My first try turned out a bit too firm and dry something that was meant to be pillowy yet gooey. I put it down to having the heat on a bit too low and taking too long to cook the balls, so I upped the heat and tried again. A bit better, but still a little bit firm. I remembered that I had added about 2-4 more tablespoons of flour to the batter because I thought it looked a bit too runny, so the next day I tried it again, sticking to the original recipe. Perfect. It was just perfect. I did a victory dance in the kitchen as soon as I had my first bite. 

You can also attempt this with an electric cake pop maker, but I like keeping as close to tradition as I can. You can divide or multiply this recipe, but depending on how many balls your tool of choice makes, each batch takes about 10 minutes to cook. I used vegetarian "chicken" stock, but a more authentic version would be to use kombu dashi, where you simmer a sheet of kombu in a pot of water for some time.

It is better to have everything prepared prior to cooking, in little bowls next to your stove so that you can throw them in straight away. If you're using a cake pop maker, you'll have to make one half each ball, remove them from the pan, add more batter to the pan and then return the cooked ones to the pan to sandwich them together. It takes much more effort this way. Also, if you want a more authentic Japanese flavour and texture, use shiitake mushrooms instead of white mushrooms.


I use Tonkatsu Sauce instead of Takoyaki sauce, as it contains Worcestershire sauce, which isn't vegetarian. It is definitely possible to make a sauce for Takoyaki, but I have yet to find a recipe that had the flavour just right. This Tonkatsu sauce is very similar in flavour and texture to the Takoyaki one, and I also use it for okonomiyaki. As you can see, there are red pickled ginger and aonori (I use this in place of bonito flakes). On the far right there is the Kewpie mayonnaise, which really cannot be replaced by any other kinds of mayonnaise.


This recipe produces 28 balls. 

Ingredients:
Batter:
1 cup plain flour, sifted
2 eggs, beaten
2 cups stock

Fillings:
7 white button mushrooms, stems discarded and quartered crosswise
2 spring onions, sliced thinly
Crunchy tempura bits, made by frying up a batter of water and rice flour and/or corn flour
1 tbsp pickled ginger, finely diced

Toppings:
Aonori
Kewpie mayonnaise
Takoyaki, tonkatsu or okonomiyaki sauce (they're all very, very similar)

Directions:
1. In a mixing bowl, add the flour and make a well in the centre. Add water gradually, whisking from the inside out so that the flour falls into the batter as the liquid collects it in sheets. This ensures a lump-free batter. Whisk in the eggs. Pour some of the batter into a jug so you can pour it into the pan with ease.
2. Preheat the cast iron pan (or electric cake pop maker) on medium-high heat and generously coat the wells with some vegetable oil. Using a pastry brush or paper towel is the best method, but I got lazy and used oil from a spray can.
3. Pour the batter into each well until it fills up to the brim. It's okay if it overflows, because it all works out in the end. Wait until you see a faint border of cooked batter around the edge, and then start adding the fillings. One piece of mushroom per ball, and sprinkle the other fillings all over the pan. 
4. When the edges become more prominent, using a two pronged pick or a skewer, flip the balls around 90 degrees, and ram in everything that may have overflowed. Pour some more batter into the holes.
5. Keep turning the balls until they've achieved a uniform golden brown colour, then remove them from the pan and onto a plate. Top with the takoyaki sauce, then the mayonnaise and then with aonori.
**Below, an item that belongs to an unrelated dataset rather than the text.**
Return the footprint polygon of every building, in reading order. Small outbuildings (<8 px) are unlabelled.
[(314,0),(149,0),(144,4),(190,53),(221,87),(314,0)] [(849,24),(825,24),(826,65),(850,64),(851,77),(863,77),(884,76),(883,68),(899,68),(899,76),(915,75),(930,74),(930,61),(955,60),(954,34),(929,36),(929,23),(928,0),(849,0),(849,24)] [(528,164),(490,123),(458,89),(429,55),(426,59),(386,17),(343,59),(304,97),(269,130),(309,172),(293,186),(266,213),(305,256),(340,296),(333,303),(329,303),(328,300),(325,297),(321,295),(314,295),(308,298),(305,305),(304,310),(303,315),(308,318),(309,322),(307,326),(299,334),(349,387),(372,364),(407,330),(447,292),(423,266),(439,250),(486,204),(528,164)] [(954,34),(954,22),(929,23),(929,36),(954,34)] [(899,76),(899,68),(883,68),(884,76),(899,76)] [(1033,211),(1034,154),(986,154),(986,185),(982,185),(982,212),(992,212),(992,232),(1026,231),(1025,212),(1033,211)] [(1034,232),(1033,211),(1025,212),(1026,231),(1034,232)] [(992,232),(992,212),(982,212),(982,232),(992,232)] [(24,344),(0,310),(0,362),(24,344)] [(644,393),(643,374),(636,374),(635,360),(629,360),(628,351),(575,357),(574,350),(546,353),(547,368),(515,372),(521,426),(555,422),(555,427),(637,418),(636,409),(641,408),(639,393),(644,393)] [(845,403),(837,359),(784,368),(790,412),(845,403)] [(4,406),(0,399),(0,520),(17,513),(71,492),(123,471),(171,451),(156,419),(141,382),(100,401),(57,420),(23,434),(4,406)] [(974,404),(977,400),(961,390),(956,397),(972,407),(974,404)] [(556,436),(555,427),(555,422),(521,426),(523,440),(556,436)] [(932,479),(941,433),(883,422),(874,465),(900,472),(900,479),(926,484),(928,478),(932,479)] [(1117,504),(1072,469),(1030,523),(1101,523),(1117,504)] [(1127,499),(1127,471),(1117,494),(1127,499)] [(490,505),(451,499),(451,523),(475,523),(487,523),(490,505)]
I've had vegetarian takoyaki two days in a row, yet my mouth positively salivates at the sight of these gorgeous looking balls of delicious goodness. *drools*

I wish I had my pan here at Mum's house so I could make some for a snack. It's been a long and cold day standing in the chilly breeze watching Deaf Football Grand Final and catching up with some friends. Takoyaki is really the best way to warm up on a cold wintry day as the hearty flavours dance on your tastebuds and makes your stomach sing in happiness.